Exercise instructions> What are the lines from the one containing "العراق يعيد اكتشاف" through the end of the listing below? Return them exactly, and only them.

'''

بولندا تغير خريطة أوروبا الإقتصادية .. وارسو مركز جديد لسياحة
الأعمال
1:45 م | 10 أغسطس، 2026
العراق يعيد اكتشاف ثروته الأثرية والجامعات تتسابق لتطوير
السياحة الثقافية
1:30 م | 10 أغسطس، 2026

'''

Solved exercise>
العراق يعيد اكتشاف ثروته الأثرية والجامعات تتسابق لتطوير
السياحة الثقافية
1:30 م | 10 أغسطس، 2026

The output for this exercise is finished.